Making the right moves: Actors retell the story of the #FeesMust Fall movement in the musical Freedom. Picture: SUPPLIED
Making the right moves: Actors retell the story of the #FeesMust Fall movement in the musical Freedom. Picture: SUPPLIED

Freedom, a musical that depicts recent student protests on campuses around the country, takes audiences into the heart of the pain and violence that defined those events.

When the #FeesMust Fall movement exploded on campuses in 2015 as university students took to the streets to highlight the cost of education and the poverty they faced, it caught the authorities by surprise. Many citizens were also surprised by this strife, which spread to most campuses like wildfire. It later emerged that students had been bottling up their frustration for many years.

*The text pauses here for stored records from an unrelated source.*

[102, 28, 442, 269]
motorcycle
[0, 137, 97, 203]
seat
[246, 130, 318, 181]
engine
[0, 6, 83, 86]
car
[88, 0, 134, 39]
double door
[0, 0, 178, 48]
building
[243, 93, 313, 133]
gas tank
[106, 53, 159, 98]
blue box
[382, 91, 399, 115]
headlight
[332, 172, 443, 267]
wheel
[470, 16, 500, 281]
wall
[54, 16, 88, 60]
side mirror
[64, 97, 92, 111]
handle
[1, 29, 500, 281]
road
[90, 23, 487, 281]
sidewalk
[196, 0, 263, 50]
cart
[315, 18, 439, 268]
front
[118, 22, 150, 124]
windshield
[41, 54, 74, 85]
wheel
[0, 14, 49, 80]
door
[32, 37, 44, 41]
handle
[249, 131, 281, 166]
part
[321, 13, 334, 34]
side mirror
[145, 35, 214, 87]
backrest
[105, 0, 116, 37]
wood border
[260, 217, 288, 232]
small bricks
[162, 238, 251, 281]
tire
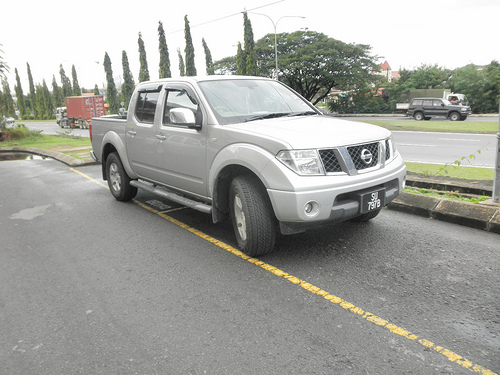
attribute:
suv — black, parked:
[403, 90, 470, 125]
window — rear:
[134, 84, 158, 135]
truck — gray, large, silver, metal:
[88, 73, 408, 257]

Students who are dubbed the missing middle — whose parents earned too much to qualify for the government’s student aid — erupted with anger at former historically white universities, where libraries and art were destroyed by arsonists. Others complained about the so-called black tax, where graduating black students are burdened for years by the expectation that they will financially support their extended families.

Thokozile Ndimande, right, a 2017 Idols finalist, in a scene with Simphiwe Ndlovu. Picture: SUPPLIED
Thokozile Ndimande, right, a 2017 Idols finalist, in a scene with Simphiwe Ndlovu. Picture: SUPPLIED

Violence quickly became a feature of the strife on campuses, and police officers and security guards used force to deal with vandalism and other destructive behaviour by some angry students. Excessive force was used in some cases and injuries were inflicted, eliciting criticism from some sectors of society.

Another issue that emerged from the students was whether the freedom promised in 1994 had been realised.

The born-free generation scrutinised and criticised the gap between the poor — the majority of whom are black — and the rich, most of whom are white. They described poverty as a racialised phenomenon.

These issues are all under the spotlight in the State Theatre in Pretoria’s new musical play, Freedom. Co-written by Aubrey Sekhabi, the artistic director of the State Theatre, and Kabelo "Bonafide Billi" Togoe, who is the theatre’s musical director, the production dissects clinically the issues raised by the #FeesMustFall movement.

Freedom is a catchy play, retelling the story of the student strife in a tight narrative. The music, mainly rap and hip hop, is so good that it seems to be the main character at times.

But a production with lots of good music and no dialogue is no longer a play, but a concert. Freedom intermittently rescues itself by introducing hot dialogue and confrontation between the characters.

Simphiwe Ndlovu, who plays student leader Phindile Ndlovu, is an especially gifted actress. She evokes the drama of leading a crowd of angry students to the Union Buildings to demand free education.

The writers have spiced up the true events they are staging by injecting a love story — a love triangle that inflicts a heavy toll on Ndlovu’s life.

Due to her poverty, Ndlovu is forced to live a double life. She has a boyfriend who she really loves on campus but also has a blesser (sugar daddy), who takes care of her material needs.

Although it deals with painful events in post-apartheid SA, especially how poverty is a stumbling block for the youth, the musical entertains while educating. The sets and lights designed by Wilhelm Disbergen are a marvel.

• Freedom is at the South African State Theatre on Tuesday to Sunday until April 2.